§ AUSGANGSTEXT
****************************************
Aktienhandel ohne "moralische Dimension"

Georg von Wallwitz im Gespräch mit Joachim Scholl · 08.08.2011
Moral und Logik würden an der Börse klein geschrieben, sagt der Philosoph und Fondsmanager Georg von Wallwitz. "Jeder hofft, dass der andere Ruhe bewahrt, damit man selber noch verkaufen kann." Eine moralische Dimension sei in diesem Gewerbe nicht vorhanden.
Joachim Scholl: Folgendes steht in einem Buch: "Privatanleger haben an der Börse etwa dasselbe Ansehen wie Plankton im Ozean. Ohne den Plankton können die kleine Fische nicht leben und ohne die kleinen haben auch die großen nichts zu fressen. So gesehen hängt alles vom Plankton ab und der Privatanleger ist die vielleicht wichtigste Geldquelle für die Finanzmärkte! Dennoch bekommt der Plankton nicht den Respekt, den er verdient. Er wird einfach nur undankbar und gnadenlos, gedankenlos gefressen. Würden die großen Fische über den Plankton nachdenken, wären sie wahrscheinlich glücklich, dass es ihn gibt. Aber es denkt niemand über den Plankton nach!" – Zitat Ende. Geschrieben hat das einer, der es wissen muss. Der studierte Philosoph und Fondsmanager Georg von Wallwitz, guten Tag!

Georg von Wallwitz: Ja, guten Tag!

Scholl: So denkt ihr Burschen von der Börse also über uns, Plankton sind wir also! Schämen Sie sich nicht?

von Wallwitz: Es gibt da viel Grund zum Schämen, aber darüber hinaus ist es natürlich auch unklug, den Privatanleger wie Plankton anzusehen, weil wenn der Privatanleger irgendwann keine Lust mehr hat auf Börse, auf Geldanlagen, dann dreht sich damit sozusagen, oder geht dem System der Saft verloren. Und die schönen Verdienstmöglichkeiten, die es gewöhnlich gibt an der Börse für Profis, würden dann auch zum Erliegen kommen. Also, es ist nicht nur ein Grund zum Schämen, sondern es gibt auch gute, rationale Gründe, da etwas umzudenken, was die Behandlung von Privatanlegern angeht.

Scholl: Zurzeit, Herr von Wallwitz, geht ja wieder an uns Kleinanleger der Appell wie schon 2008: Vor allem Ruhe bewahren! Geld liegen lassen! Warum müssen wir eigentlich immer nur cool bleiben, während die Profis, die Märkte hypernervös werden?
****************************************
§ VORLIEGENDE DATENSÄTZE
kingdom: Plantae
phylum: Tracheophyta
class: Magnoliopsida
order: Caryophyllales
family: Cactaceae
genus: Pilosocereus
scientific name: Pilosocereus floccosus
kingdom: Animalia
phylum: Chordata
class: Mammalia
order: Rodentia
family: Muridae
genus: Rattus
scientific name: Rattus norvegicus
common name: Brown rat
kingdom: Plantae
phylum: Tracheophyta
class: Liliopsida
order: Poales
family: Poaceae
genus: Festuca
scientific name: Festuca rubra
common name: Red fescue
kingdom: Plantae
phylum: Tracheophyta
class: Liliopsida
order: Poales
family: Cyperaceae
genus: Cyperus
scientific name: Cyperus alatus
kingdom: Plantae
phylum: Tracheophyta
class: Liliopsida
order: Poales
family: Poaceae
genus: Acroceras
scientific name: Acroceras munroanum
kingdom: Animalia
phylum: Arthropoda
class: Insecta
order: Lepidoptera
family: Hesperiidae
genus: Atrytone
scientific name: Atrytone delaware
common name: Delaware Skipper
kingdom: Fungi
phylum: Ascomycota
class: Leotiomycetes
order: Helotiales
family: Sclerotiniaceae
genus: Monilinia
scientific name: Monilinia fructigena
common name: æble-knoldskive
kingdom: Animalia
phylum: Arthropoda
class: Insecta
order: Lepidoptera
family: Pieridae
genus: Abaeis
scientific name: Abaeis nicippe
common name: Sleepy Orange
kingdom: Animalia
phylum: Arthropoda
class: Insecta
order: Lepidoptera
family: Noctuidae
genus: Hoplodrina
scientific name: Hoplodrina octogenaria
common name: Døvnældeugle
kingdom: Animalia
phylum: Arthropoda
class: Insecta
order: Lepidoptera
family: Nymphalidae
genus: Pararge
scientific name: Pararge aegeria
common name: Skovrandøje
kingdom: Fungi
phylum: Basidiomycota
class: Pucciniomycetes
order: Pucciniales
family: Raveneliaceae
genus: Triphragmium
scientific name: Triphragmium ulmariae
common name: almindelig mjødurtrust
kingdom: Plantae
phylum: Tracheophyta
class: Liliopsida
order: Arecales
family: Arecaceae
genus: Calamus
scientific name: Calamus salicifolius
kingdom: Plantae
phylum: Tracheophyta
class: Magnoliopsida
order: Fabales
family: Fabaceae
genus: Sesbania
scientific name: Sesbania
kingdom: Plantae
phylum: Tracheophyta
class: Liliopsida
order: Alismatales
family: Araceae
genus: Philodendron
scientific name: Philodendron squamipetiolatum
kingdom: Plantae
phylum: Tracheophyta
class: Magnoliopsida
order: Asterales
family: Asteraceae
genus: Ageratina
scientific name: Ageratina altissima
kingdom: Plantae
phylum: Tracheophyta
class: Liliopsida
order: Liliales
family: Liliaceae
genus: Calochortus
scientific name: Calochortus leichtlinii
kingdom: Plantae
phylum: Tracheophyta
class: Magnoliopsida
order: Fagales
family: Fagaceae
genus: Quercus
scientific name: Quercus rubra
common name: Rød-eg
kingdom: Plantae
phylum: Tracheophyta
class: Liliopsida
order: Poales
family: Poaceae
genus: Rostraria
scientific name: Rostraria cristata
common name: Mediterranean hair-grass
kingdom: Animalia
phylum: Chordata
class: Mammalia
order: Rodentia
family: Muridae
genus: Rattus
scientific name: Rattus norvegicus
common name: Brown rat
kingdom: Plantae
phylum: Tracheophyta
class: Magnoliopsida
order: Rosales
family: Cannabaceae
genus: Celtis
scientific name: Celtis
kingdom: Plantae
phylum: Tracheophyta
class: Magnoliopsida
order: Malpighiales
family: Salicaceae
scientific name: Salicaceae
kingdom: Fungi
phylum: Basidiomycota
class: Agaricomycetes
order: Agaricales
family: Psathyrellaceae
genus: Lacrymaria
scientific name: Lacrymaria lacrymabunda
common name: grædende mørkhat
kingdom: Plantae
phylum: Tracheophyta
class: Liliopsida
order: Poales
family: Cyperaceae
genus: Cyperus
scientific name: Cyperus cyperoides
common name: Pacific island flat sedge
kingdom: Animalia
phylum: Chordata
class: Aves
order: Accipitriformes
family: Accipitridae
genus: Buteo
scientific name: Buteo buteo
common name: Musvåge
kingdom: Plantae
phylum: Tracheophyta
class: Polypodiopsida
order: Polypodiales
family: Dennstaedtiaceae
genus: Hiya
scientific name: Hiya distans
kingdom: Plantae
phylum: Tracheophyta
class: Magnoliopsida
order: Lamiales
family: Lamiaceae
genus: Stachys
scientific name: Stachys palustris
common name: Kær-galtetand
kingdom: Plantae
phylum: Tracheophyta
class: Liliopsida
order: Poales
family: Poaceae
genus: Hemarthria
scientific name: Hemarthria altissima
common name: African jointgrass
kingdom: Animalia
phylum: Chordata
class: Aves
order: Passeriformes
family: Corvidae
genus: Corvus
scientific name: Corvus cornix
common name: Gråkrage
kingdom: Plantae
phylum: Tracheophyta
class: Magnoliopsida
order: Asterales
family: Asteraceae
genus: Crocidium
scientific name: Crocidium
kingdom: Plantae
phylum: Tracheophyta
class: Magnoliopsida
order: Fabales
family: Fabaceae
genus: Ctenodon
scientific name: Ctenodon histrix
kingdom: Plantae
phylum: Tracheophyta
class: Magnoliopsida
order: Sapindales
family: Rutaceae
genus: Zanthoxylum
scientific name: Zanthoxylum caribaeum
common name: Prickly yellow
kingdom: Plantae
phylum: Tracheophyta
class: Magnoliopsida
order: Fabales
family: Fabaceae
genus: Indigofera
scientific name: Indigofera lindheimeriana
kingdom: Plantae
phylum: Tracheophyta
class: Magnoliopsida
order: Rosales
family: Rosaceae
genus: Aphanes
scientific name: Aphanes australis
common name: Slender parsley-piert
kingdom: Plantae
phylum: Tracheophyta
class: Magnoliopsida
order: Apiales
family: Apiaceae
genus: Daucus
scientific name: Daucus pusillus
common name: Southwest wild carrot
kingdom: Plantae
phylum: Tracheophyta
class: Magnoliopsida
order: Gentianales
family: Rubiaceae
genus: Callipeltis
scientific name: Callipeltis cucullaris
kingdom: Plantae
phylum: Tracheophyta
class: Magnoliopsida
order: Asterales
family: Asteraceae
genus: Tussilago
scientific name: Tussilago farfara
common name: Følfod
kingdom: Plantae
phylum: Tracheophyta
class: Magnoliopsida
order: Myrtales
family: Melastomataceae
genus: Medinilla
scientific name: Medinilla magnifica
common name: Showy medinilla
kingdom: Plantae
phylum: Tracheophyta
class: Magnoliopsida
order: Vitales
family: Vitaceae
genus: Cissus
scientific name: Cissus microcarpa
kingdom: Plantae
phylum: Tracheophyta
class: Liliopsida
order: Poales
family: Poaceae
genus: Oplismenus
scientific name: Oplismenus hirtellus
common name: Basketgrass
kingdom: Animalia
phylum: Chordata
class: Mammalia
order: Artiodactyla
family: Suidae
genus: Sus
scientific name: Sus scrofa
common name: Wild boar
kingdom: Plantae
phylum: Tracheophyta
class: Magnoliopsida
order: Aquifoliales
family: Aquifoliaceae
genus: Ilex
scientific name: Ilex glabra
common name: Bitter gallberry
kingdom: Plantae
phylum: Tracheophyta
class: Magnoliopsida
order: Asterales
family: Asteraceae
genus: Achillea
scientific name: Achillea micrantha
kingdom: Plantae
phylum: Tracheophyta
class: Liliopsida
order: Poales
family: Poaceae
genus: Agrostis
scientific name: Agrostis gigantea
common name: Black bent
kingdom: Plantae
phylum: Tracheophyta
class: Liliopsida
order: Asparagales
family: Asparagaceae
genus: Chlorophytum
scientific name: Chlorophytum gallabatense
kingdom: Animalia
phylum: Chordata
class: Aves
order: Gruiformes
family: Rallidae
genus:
****************************************
§ ZU BEARBEITENDE AUFGABEN
A – Beantworten Sie anhand des Interviews zum Aktienhandel:
(i) An welchem Datum ist das Gespräch angegeben?
(ii) Was würde laut von Wallwitz zum Erliegen kommen, wenn Privatanleger keine Lust mehr auf die Börse haben?
(iii) Welcher Appell geht laut Scholl zurzeit an die Kleinanleger?
B – Drucken Sie aus dem Interview den Abschnitt von "Scholl: So denkt" bis einschließlich "von Privatanlegern angeht." wortgetreu ab.
C – Fassen Sie den Absatz des Interviews, der mit „Es gibt da viel Grund zum Schämen“ beginnt, knapper und behalten Sie dabei seine wesentlichen Aussagen bei.
Die Datensätze stehen in keinem Zusammenhang mit dem Interview.

§ VOLLSTÄNDIGE LÖSUNGEN
A –
(i) 08.08.2011
(ii) Die schönen Verdienstmöglichkeiten, die es an der Börse gewöhnlich für Profis gibt.
(iii) „Vor allem Ruhe bewahren! Geld liegen lassen!“, wie schon 2008.

B –
Scholl: So denkt ihr Burschen von der Börse also über uns, Plankton sind wir also! Schämen Sie sich nicht?

von Wallwitz: Es gibt da viel Grund zum Schämen, aber darüber hinaus ist es natürlich auch unklug, den Privatanleger wie Plankton anzusehen, weil wenn der Privatanleger irgendwann keine Lust mehr hat auf Börse, auf Geldanlagen, dann dreht sich damit sozusagen, oder geht dem System der Saft verloren. Und die schönen Verdienstmöglichkeiten, die es gewöhnlich gibt an der Börse für Profis, würden dann auch zum Erliegen kommen. Also, es ist nicht nur ein Grund zum Schämen, sondern es gibt auch gute, rationale Gründe, da etwas umzudenken, was die Behandlung von Privatanlegern angeht.

C – Von Wallwitz räumt viel Grund zum Schämen ein. Privatanleger wie Plankton anzusehen, sei zudem unklug: Verlieren sie die Lust an Börse und Geldanlagen, geht dem System der Saft verloren. Dann kämen auch die üblichen Verdienstmöglichkeiten der Profis zum Erliegen. Es gebe also auch rationale Gründe, beim Umgang mit Privatanlegern umzudenken.